- Excerpted text -
= Beginning of Section =

Sunday, August 9, 2015

Getting the sum of all multiples of 3 and 5 before a number n

Hello all, today we are going to look on to a problem that says the total of all the multiples of 3 and 5 before a number n.

Note: Before n

So  if I say take the sum of all numbers before 10 which are the multiples of 3 and 5 then the answer would be: 3,5,6,9 and the answer would be 23 (3+5+6+9).

Before going to the implementation lets go back and make some points:
  1. The multiples of 3 and to make a sum of them would be:
    • 3 + 6 + 9 + 12 + 15 ...... which cuts down to : 3 * (1 + 2 + 3 + 4 + 5 ......). Now if you look at this series it is an Arithmetic Progression or you can say that it is the sum of n natural numbers, multiplied by 3.
    • Now the second part which is quite important to notice is that if I say that you have to add all the multiples of  3 before 10 (excluding 10) then then total numbers to be added is 3 * (1 + 2 + 3), which means that the n-1(since we don't have to include n)(for us ,10-1, 9) is divided by 3 and then we consider it to be the part where we can say that apply the formula of addition of first n natural numbers multiplied by 3.
    • So in total the formula would be 3 * (sum of first (n-1)/3 natural numbers), this part is a bit tricky so please give more attention to it.
  2. Same will be the case of numbers divisible by 5 as well.

= End of Section =

- Complete the following -
a) Print the part of the post on summing multiples of 3 and 5 starting at "Getting the sum" and ending at "be 23 (3+5+6+9).".
b) Translate this sentence from the post on summing multiples of 3 and 5 into Spanish: "Same will be the case of numbers divisible by 5 as well."

- Record excerpts -
= Beginning of Section =

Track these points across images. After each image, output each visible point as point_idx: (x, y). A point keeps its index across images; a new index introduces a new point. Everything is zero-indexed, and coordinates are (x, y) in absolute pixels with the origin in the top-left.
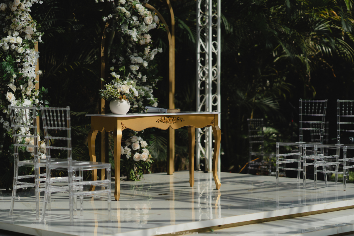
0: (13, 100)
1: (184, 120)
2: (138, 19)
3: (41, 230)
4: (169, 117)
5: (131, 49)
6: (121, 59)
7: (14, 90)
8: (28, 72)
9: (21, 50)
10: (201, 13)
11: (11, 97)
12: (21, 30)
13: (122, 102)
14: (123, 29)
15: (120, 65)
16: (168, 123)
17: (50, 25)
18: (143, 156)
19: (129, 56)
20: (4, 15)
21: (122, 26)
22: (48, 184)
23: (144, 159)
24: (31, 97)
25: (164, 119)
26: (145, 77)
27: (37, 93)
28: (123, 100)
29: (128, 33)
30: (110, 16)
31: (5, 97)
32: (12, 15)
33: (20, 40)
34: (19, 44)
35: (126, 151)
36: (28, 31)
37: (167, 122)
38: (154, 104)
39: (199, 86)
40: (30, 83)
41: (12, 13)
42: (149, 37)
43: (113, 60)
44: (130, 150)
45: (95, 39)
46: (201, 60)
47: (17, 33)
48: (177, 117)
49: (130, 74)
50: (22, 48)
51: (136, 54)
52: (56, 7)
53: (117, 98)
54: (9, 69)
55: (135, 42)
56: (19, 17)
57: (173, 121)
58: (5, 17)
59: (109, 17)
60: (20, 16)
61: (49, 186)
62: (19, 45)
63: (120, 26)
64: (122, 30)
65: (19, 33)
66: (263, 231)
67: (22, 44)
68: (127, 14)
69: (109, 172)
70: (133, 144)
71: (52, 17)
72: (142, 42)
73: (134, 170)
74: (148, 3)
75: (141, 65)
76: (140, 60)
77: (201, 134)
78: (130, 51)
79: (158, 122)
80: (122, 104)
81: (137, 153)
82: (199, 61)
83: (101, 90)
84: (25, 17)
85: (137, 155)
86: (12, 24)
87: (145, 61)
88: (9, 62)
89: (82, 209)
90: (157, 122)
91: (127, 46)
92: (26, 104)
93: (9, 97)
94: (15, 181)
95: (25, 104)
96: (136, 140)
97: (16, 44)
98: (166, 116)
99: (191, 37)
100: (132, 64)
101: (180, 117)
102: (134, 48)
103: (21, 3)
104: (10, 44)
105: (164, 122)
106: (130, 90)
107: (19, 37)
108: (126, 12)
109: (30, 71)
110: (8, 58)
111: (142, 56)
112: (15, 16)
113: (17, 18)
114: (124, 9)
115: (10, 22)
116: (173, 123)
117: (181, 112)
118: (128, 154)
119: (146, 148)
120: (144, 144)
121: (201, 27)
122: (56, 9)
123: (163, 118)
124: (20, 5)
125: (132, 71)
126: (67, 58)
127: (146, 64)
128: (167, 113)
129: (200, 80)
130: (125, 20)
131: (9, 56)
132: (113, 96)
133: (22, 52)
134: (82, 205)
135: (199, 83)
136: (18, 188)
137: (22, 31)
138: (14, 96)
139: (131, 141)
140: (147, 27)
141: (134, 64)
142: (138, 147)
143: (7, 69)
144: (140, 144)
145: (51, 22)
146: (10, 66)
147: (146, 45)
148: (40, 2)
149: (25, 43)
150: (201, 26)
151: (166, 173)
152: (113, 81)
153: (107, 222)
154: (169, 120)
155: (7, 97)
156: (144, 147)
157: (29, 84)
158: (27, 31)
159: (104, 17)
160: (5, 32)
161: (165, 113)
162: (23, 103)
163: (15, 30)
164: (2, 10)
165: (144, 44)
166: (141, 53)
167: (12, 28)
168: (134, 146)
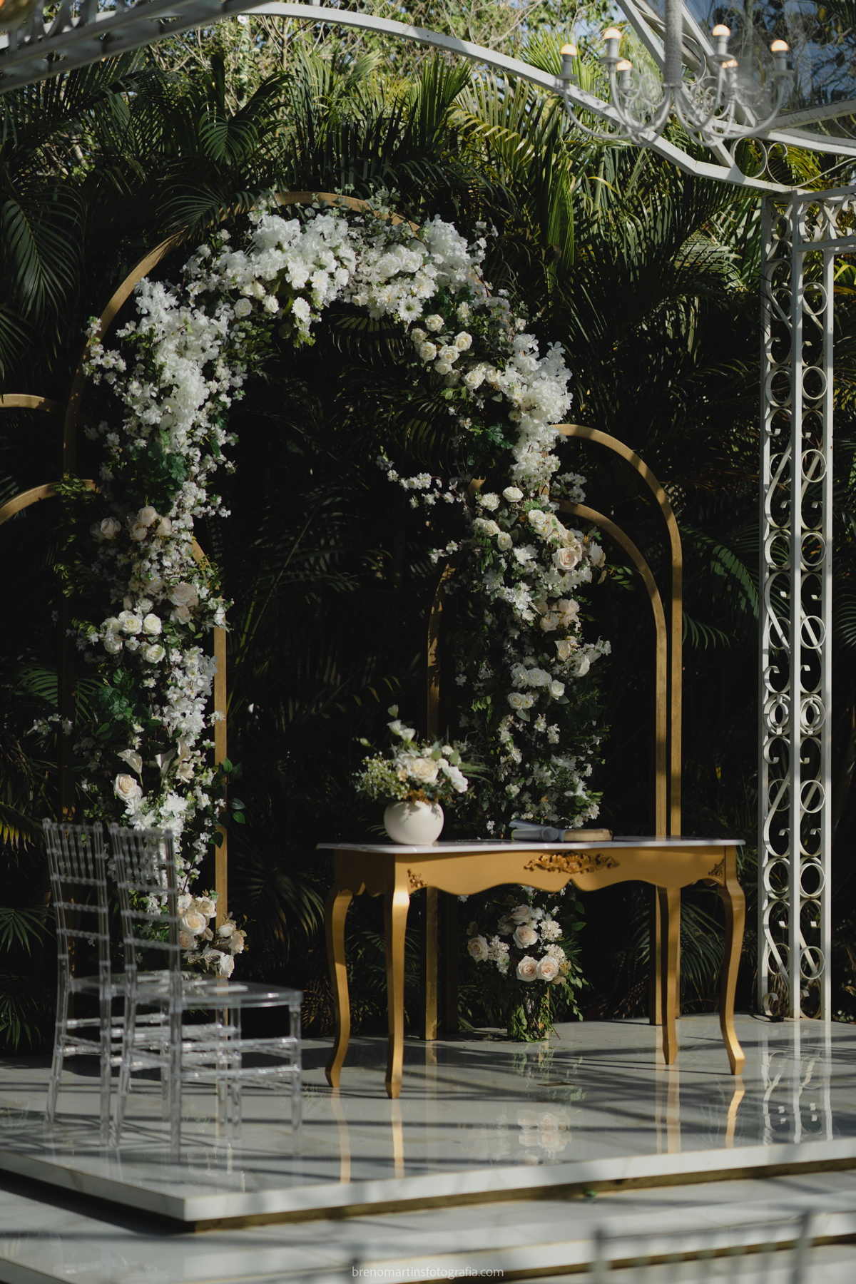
0: (134, 798)
1: (617, 865)
2: (540, 554)
3: (82, 1174)
4: (566, 853)
5: (516, 644)
6: (485, 672)
7: (139, 769)
8: (184, 715)
9: (154, 654)
10: (772, 529)
11: (128, 789)
12: (158, 594)
13: (417, 809)
14: (490, 584)
15: (479, 693)
16: (562, 873)
17: (324, 568)
18: (543, 968)
19: (512, 664)
20: (112, 552)
21: (487, 576)
22: (130, 1044)
23: (548, 977)
24: (191, 786)
25: (551, 860)
26: (554, 728)
27: (206, 777)
28: (418, 803)
29: (506, 597)
30: (453, 547)
31: (112, 787)
32: (134, 551)
33: (154, 625)
34: (152, 635)
35: (494, 952)
36: (179, 596)
37: (559, 869)
38: (589, 810)
39: (766, 752)
40: (184, 747)
41: (135, 545)
42: (572, 609)
43: (457, 679)
44: (505, 947)
45: (471, 606)
46: (772, 673)
47: (148, 605)
48: (594, 855)
49: (511, 718)
50: (157, 646)
51: (530, 661)
52: (335, 514)
53: (399, 798)
54: (121, 708)
55: (526, 622)
56: (156, 558)
57: (580, 865)
58: (114, 558)
59: (447, 548)
60: (160, 555)
61: (130, 1049)
62: (150, 639)
63: (483, 576)
64: (485, 589)
65: (155, 603)
66: (764, 1202)
67: (163, 635)
68: (503, 542)
69: (295, 1015)
70: (518, 929)
71: (332, 543)
72: (548, 624)
73: (525, 1009)
74: (582, 503)
75: (543, 693)
76: (540, 678)
77: (770, 900)
78: (512, 651)
79: (531, 869)
80: (415, 814)
81: (527, 957)
82: (767, 676)
83: (357, 775)
84: (174, 557)
85: (526, 963)
86: (132, 579)
87: (556, 682)
88: (122, 687)
89: (236, 1118)
90: (525, 868)
91: (507, 634)
92: (170, 810)
93: (121, 788)
94: (60, 1033)
95: (166, 811)
96: (526, 919)
97: (141, 637)
98: (558, 852)
99: (748, 601)
100: (515, 690)
101: (605, 854)
102: (527, 641)
103: (160, 518)
104: (124, 636)
105: (549, 870)
106: (441, 774)
107: (151, 617)
108: (496, 535)
109: (188, 712)
110: (119, 676)
111: (546, 667)
112: (144, 555)
113: (151, 561)
114: (492, 527)
115: (126, 573)
116: (582, 872)
117: (613, 840)
118: (500, 959)
119: (557, 943)
120: (553, 929)
121: (771, 571)
122: (337, 518)
123: (546, 857)
124: (157, 523)
125: (516, 710)
126: (373, 665)
127: (558, 691)
128: (565, 842)
129: (770, 735)
130: (494, 557)
131: (122, 670)
132: (388, 791)
133: (156, 658)
134: (238, 1107)
135: (766, 743)
136: (67, 1055)
137: (161, 597)
138: (139, 784)
139: (513, 920)
140: (562, 580)
141: (524, 691)
142: (532, 939)
143: (116, 706)
144: (539, 930)
145: (327, 556)
146: (123, 698)
147: (561, 633)
148: (220, 513)
149: (169, 634)
150: (774, 566)
151: (647, 1021)
152: (394, 749)
153: (288, 1158)
154: (568, 863)
155: (117, 787)
156: (552, 939)
157: (179, 752)
158: (176, 599)
159: (435, 550)
160: (113, 602)
161: (558, 841)
162: (161, 805)
163: (141, 594)
164: (106, 540)
165: (555, 629)
166: (546, 655)
167: (135, 590)
168: (521, 935)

= End of Section =

- Answers to the exercises -
a)
Getting the sum of all multiples of 3 and 5 before a number n

Hello all, today we are going to look on to a problem that says the total of all the multiples of 3 and 5 before a number n.

Note: Before n

So  if I say take the sum of all numbers before 10 which are the multiples of 3 and 5 then the answer would be: 3,5,6,9 and the answer would be 23 (3+5+6+9).

b) Lo mismo ocurrirá también con los números divisibles por 5.